Sonali cried after she saw a little dog get run over. The dog was sleeping on the road and got hit by a vehicle. This happened while our van was broken down. It was really lucky because we broke down right next to a house of a mechanic. It took us about 2-3 hours to get it fixed and get back to Colombo. We missed visiting the Pinnewela Elephant Orphanage because of the delay. But we felt pretty lucky to be safely back at the hotel. Silva, our amazing driver, was asked at the parts shop if the travelers he was driving were mad at him. He said proudly, “these people are like no other I’ve been with”. Silva has become part of the group and has jumped in to helping out with everything we do.

We visited the Dambulla Rock temple. Some of us meditated. I was thinking about if Gautama would like that we have statues of him. I think early on people made statues of an empty throne with slippers next to it that have been left behind. I was told to think of the iconification of the Buddha as a reminder to be mindful. That’s why his back is erect and eyes look calm, etc.
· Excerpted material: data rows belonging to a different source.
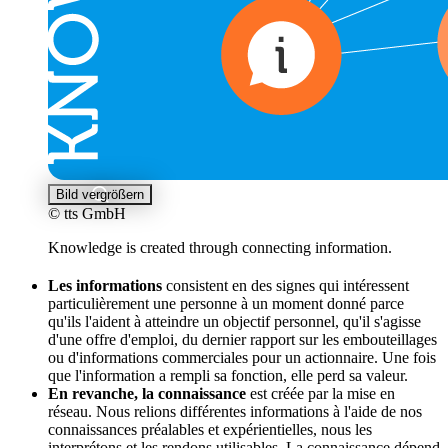
Bild vergrößern
© tts GmbH
Knowledge is created through connecting information.
Les informations
consistent en des signes qui intéressent
particulièrement une personne à un moment donné parce
qu'ils l'aident à atteindre un objectif personnel, qu'il s'agisse
d'une offre d'emploi, du dernier rapport sur les embouteillages
ou d'informations commerciales pour un actionnaire. Une fois
que l'information a rempli sa fonction, elle perd sa valeur.
En revanche, la connaissance
est créée par la mise en
réseau. Nous relions différentes informations à l'aide de nos
connaissances préalables et expérientielles, nous les
interprétons et les rendons utilisables. La connaissance dépend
So, I guess it’s just to reinforce some practices the same way some Americans put up a picture of (my favorite American) Malcolm X on their wall.

Before Dambulla, we spent a couple hours at the Mahasena Village school and offically opened the library. They prepared an assembly where they danced and sang and recited for us. One play was about a man in a rush to go somewhere. He asks what people are doing, to only respond, “I don’t have time, I have to get somewhere.” Until he meets a woman that he wants to marry on the way. The principle says that the message for us  that we might be on our way somewhere, but that we might find “something else” during the journey.

Laura, Raju, Shwetha, and I gave a short talk to thank them for all that they did for us in welcoming us for a few days. Laura made us all cry. I ended up talking a little too long. I tried to tell the kids of some of my heros, Sukh, Nirali, Sheetal, Manuri, Kristeen and how each of them made my world better. We tried to tell them that we would be very satisfied if we found out that the kids we met inspiring someone else because of how they were affected by something we said or something we did. In 2 days, it was tough to have a deep conversation.

The teachers and other people wanted our contact info. It felt good to make new connections.

We gave a small gift to the mason that has been working night and day through rain. There were a few other people that had started our work since Dec 19th. Without them, we wouldn’t have the flexibility in our schedule.

We filled the library with almost 200 books and 2 brand new cabinets. The library is almost complete. Just some fixtures, 2 windows and some plaster is yet to be done. We filled in cement for a payment next to the library and helped plant some new trees.

The day before that we visited Sigiriya ( with teachers and students. After that we went on an elephant safari. We saw 10 or 12 elephants. They move so fluidly and gracefully for such a large animal. Nishanthi, one of the teachers with us, said that 2 nights ago, an elephant came by her house.

This whole trip we were entertained, taken on tours, and fed us well. We can’t repay the hospitality we’ve felt. Good intentions are rewarded.

One comment

  • ann nguyen

    I think it is interesting to reflect upon why we have so much trouble in South Asia. It doesn’t seem right to have people setting off bombs, killing each other and inflicting pain. What would Gandhi do???
    I am glad the opening of the library went so well. I am sure that it was a beautiful ceremony.
    I think today you are heading home. I hope all is well at your end.
    Can’t wait to see you and hear the stories.